**What this exercise asks**.
1: In the country-rock band history, who produced the 1972 album Gypsy Cowboy?
2: Extend the country-rock band history past its final sentence with what would come next.

**Quoted passage**.
______

The group’s followers were cut from the same tribal cloth as those of The GRATEFUL DEAD and, like that act, the band’s live shows were more of an event than a concert. The flipside of this was that the `Riders record sales never reflected their popularity; proof in the pudding was the lowly-placed (No.85), JERRY GARCIA-produced GYPSY COWBOY (1972) {*6}. On a quest to romanticise Americana days of old via the gold rush, bootleg whiskey and stinging women, the group had a tendency toward by-the-book country rock; `She’s No Angel’, a cover of Danny Dill & Marijohn Wilkin’s `Long Black Veil’ and the epic, NEIL YOUNG “Down By The River”-esque `Death And Destruction’.
Better by far, the Norman Puttnam-produced THE ADVENTURES OF PANAMA RED (1973) {*6}, was the band’s fourth album to sell consistently well. A leftover guest from their previous effort, GRATEFUL DEAD songstress Donna Godchaux was drafted in, as well as BUFFY SAINTE-MARIE and the Memphis Horns. Alongside outsider contributions from ROBERT HUNTER (`Kick In The Head’) and PETER ROWAN (`Lonesome L.A. Cowboy’), Torbert, Dawson and Dryden compositions were strapped in next to covers of Will Jennings’ `L.A. Lady’ and The Osborne Brothers’ `Teardrops In My Eyes’.
The early to mid-70s was celebrated as their golden era, but when Torbert left on recording concert set, HOME, HOME ON THE ROAD (1974) {*5}, to team up with another Deadhead BOB WEIR, in KINGFISH, the group’s fortunes dissipated with each subsequent release; their live repertoire included covers of George Hamilton IV’s `Truck Drivin’ Man’, The ROLLING STONES’ `Dead Flowers’ and CHUCK BERRY’s `School Days’.

______

**Extracted records**.

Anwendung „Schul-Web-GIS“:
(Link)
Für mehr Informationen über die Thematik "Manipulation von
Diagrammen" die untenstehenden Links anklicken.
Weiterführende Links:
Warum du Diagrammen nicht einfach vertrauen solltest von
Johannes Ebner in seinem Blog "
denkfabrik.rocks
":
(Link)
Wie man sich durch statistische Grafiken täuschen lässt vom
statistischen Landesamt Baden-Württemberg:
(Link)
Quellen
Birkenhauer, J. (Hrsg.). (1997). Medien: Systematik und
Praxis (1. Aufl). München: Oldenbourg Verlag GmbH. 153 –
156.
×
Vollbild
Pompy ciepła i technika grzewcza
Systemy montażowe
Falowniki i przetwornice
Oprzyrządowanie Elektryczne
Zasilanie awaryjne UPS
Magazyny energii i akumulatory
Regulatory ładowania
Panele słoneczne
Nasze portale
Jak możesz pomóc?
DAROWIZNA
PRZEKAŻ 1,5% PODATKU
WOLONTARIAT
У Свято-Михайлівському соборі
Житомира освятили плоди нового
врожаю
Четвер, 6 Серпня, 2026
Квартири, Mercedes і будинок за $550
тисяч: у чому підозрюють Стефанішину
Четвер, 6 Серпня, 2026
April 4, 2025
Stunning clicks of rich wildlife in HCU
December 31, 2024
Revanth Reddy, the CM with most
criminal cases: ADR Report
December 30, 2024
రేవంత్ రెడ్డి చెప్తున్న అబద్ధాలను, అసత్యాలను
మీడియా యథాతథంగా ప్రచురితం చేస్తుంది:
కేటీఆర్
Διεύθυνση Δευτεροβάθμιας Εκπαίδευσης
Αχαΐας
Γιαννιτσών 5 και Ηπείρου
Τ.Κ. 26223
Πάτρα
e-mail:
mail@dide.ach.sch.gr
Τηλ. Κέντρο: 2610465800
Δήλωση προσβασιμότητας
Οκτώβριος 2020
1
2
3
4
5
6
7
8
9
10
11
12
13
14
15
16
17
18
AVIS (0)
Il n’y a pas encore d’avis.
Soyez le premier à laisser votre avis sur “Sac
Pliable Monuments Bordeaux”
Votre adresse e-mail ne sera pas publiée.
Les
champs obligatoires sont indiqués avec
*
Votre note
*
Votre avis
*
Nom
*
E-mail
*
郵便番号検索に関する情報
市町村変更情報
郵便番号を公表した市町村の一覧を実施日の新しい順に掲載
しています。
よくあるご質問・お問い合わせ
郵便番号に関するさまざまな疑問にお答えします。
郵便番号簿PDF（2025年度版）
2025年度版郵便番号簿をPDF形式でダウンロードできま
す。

______

**Set of answers**.
1: Jerry Garcia

2:
Ex-BYRDS guitarist, Skip Battin, duly filled the gap for a handful of albums. Featuring the usual array of covers (from DYLAN’s `You Angel You’ to DON GIBSON’s `Ashes Of Love’), 1974’s BRUJO {*5} was little more than a novelty, cowboy-pop excursion that ill-suited a band that could rock with the best of them. OH, WHAT A MIGHTY TIME (1975) {*3} and NEW RIDERS (1976) {*4} comprised a dozen or so covers (and trad ballads) between them, only DYLAN’s `Farewell, Angelina’ and Don Nix’s `Mighty Time’ (from the first of these) and OTIS REDDING’s `Hard To Handle’, LOUDON WAINWRIGHT III’s `The Swimming Song’ and CHUCK BERRY’s `You Never Can Tell’, serving fans with any substance.
Together with Nashville producer Bob Johnston and fresh bassist, Stephen Love (from RICK NELSON’s Stone Canyon Band), WHO ARE THOSE GUYS? (1977) {*3} and MARIN COUNTY LINE (1978) {*2}, were out of touch with the day’s prevailing music and fashion fads. Only the ever-adapting EAGLES could match sales of their more youthful peers, and it was indeed on the cards that M.C.A. gave NRPS the proverbial boot.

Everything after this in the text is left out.